I really wish the OP would return and provide us an update....OP?  Are you there?  

Message 47 of 53
Regular Contributor

Re: Synchrony cutting and closing every single one of my accounts...

Just to add to this thread... I have 4 Sync accounts (3 store + 1 reg CC)

 

Walmart - Opened in 4/2016 SL $700 > CL $6000 (last CLI 6/2016)

Amazon - Opened in 4/2016 SL $800 > $3500 > $5000 > CL $10000 (last CLI 4/2018)

Lowes - Opened in 6/2016 SL $700 > $6000 > $9900 > CL $13900 (last CLI 4/2018)

Marvel MC - Opened in 7/2017 SL $1500 - no change (last req in 4/2018)

 

The Walmart card hasn't had much use in the last year and the Lowes was last used in January. Amazon & Marvel are used frequently. Just got the Experian alert that the Walmart was decreased to $1524. My total utilization is just under 9%, and my utilization on Amazon & Marvel were both under 9% as of last statement as well. TU score has fluctuated between 710-730 in the last 6 months and there have been no big changes in my credit.

 

Maybe they disliked me requesting CLI on a card I frequently use (Marvel) or wanted to get my total exposure closer to $25K (it's currently at $25424 with the CLD.


Started 2014 - EX: 498, TU: 501, EQ: 502... As of 7/1/18 - EX: 714. TU: 730, EQ: 705
Message 48 of 53
New Contributor

Re: Synchrony cutting and closing every single one of my accounts...

I'd posted about my own experience with this too a while back but they started balance chasing me citing high utilization which was at the time I'd say no higher than 50% and after slashing my limits (which I admit I was too heavily dependent on for overall util) made my util REALLY spike which drove my scores down quite a bit. I didn't have any negatives on my reports that weren't on there when I first got the cards. I'm still working on paying everything down but now that my scores have started to recover I haven't requested any CLIs for any of their cards and they've since stopped balance chasing me.

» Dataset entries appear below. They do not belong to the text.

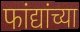
फांद्यांच्या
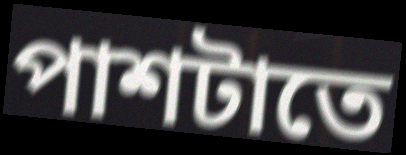
পাশটাতে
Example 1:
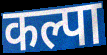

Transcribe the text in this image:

कल्पा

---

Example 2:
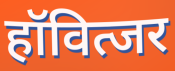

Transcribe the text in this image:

हॉवित्जर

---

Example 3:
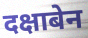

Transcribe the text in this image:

दक्षाबेन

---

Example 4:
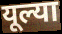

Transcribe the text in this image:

यूल्या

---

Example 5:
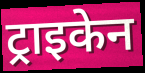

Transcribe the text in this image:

ट्राइकेन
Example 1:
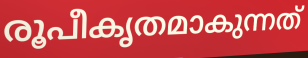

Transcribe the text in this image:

രൂപീകൃതമാകുന്നത്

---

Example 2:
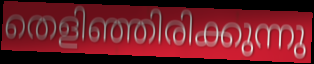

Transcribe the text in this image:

തെളിഞ്ഞിരിക്കുന്നു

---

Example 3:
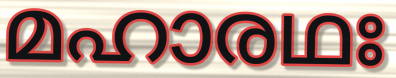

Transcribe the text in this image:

മഹാരഥഃ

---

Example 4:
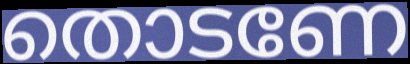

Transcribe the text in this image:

തൊടണേ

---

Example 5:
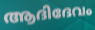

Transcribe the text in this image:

ആദിദേവം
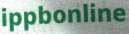
ippbonline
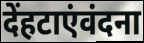
देंहटाएंवंदना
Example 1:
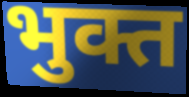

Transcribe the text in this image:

भुक्त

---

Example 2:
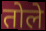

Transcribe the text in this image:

तोले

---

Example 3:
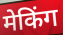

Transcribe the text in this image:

मेकिंग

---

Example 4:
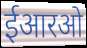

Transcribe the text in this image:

ईआरओ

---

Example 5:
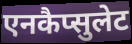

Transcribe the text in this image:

एनकैप्सुलेट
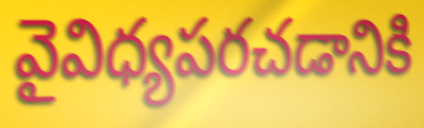
వైవిధ్యపరచడానికి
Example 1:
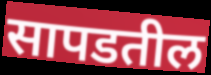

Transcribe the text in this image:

सापडतील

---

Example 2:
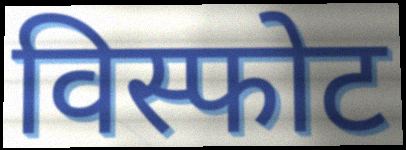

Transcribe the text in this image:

विस्फोट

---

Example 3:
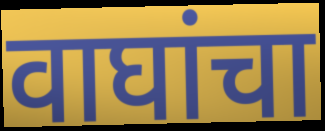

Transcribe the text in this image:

वाघांचा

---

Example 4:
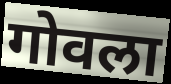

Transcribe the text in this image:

गोवला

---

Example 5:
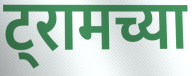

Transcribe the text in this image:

ट्रामच्या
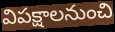
విపక్షాలనుంచి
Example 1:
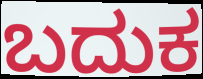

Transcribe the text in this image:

ಬದುಕ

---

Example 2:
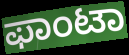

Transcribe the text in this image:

ಫಾಂಟಾ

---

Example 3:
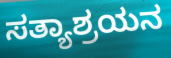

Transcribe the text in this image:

ಸತ್ಯಾಶ್ರಯನ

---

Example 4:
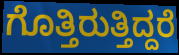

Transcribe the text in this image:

ಗೊತ್ತಿರುತ್ತಿದ್ದರೆ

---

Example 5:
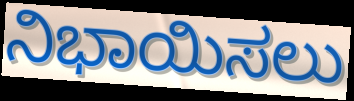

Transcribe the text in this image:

ನಿಭಾಯಿಸಲು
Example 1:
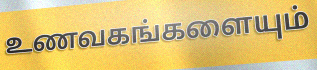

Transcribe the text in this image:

உணவகங்களையும்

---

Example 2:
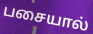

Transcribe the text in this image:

பசையால்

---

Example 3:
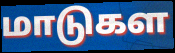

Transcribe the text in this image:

மாடுகள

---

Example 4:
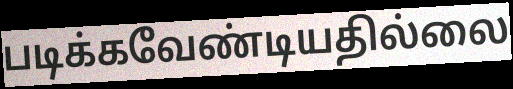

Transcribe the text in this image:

படிக்கவேண்டியதில்லை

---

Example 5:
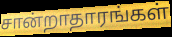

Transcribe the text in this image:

சான்றாதாரங்கள்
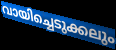
വായിച്ചെടുക്കലും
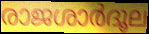
രാജശാർദൂല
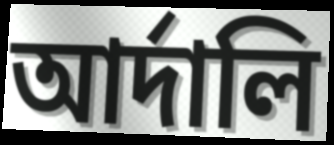
আর্দালি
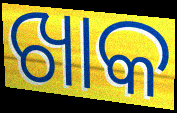
ଖାକ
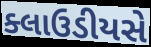
ક્લાઉડીયસે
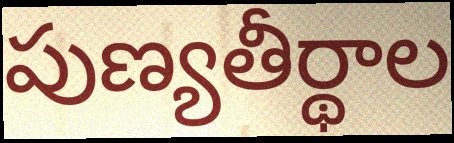
పుణ్యతీర్థాల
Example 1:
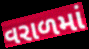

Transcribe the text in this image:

વરાળમાં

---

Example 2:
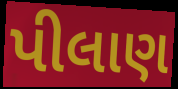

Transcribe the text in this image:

પીલાણ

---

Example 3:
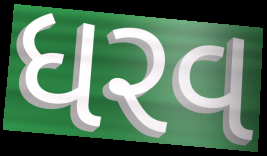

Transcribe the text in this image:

ધરવ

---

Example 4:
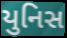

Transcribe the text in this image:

યુનિસ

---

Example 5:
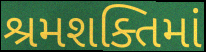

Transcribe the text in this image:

શ્રમશક્તિમાં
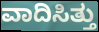
ವಾದಿಸಿತ್ತು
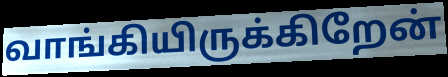
வாங்கியிருக்கிறேன்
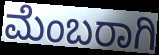
ಮೆಂಬರಾಗಿ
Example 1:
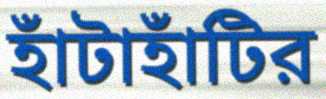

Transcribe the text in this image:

হাঁটাহাঁটির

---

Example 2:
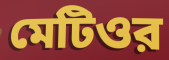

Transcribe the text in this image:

মেটিওর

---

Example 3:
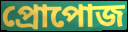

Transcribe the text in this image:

প্রোপোজ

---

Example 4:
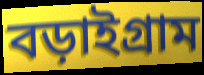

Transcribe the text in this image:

বড়াইগ্রাম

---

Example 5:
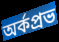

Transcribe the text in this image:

অর্কপ্রভ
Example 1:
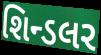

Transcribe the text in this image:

શિન્ડલર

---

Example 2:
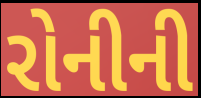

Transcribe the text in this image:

રોનીની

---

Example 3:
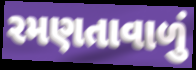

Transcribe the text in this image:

રમણતાવાળું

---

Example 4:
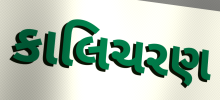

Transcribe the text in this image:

કાલિચરણ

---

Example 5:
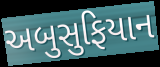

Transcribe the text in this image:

અબુસુફિયાન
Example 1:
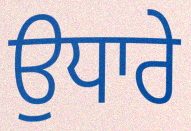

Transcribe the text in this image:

ਉਧਾਰੇ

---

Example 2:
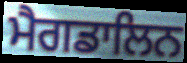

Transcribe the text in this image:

ਮੈਗਡਾਲਿਨ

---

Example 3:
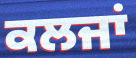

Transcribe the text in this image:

ਕਲਜਾਂ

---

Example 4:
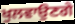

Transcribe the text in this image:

ਖੁਲਵਾਉਣਗੇ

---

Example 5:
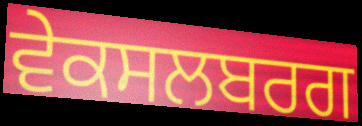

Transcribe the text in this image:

ਵੇਕਸਲਬਰਗ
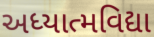
અધ્યાત્મવિદ્યા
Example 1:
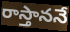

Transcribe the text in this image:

రాస్తాననే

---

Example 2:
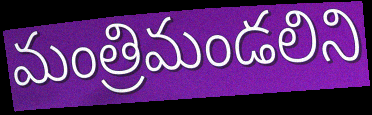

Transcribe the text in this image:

మంత్రిమండలిని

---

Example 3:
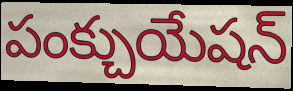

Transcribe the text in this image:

పంక్చుయేషన్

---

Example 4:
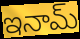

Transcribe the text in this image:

ఇనామ్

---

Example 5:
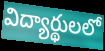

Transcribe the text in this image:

విద్యార్థులలో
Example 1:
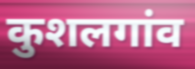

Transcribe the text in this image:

कुशलगांव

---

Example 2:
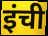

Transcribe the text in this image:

इंची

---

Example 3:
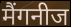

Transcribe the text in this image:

मैंगनीज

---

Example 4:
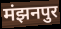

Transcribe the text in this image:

मंझनपुर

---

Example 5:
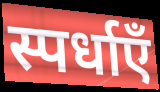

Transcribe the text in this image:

स्पर्धाएँ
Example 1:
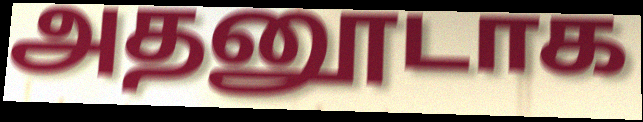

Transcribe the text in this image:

அதனூடாக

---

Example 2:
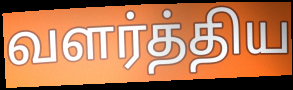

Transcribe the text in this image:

வளர்த்திய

I am saving my Amazon and Walmart balances for last though as I use those the most and don't want them to be cut any further, so I'm only paying the minimum on those accounts until everything else is showing 0.

Message 49 of 53
New Visitor

Re: Synchrony cutting and closing every single one of my accounts...

Hi! Not guaranteed the solution but I've heard of this before and was told it may be you giving them permission to see your detailed reports through their "credit monitoring" programs. Cancel all your memberships and remove permissions with those banks. Ive done so and only kept the membership going on 1 consistent credit card of mine that hasnt done any funny business like cutting my limits. All the cards I had fico score subscriptions with, lowered my limits atleast twice before I cancelled. Those banks were Barclays (1 card) and Bank of America (2 cards). My friend had positive results with this after Citi and Barclays cut his limits 3 times. Bank of America hasnt cut my limit again since so fingers crossed. Hope this helps.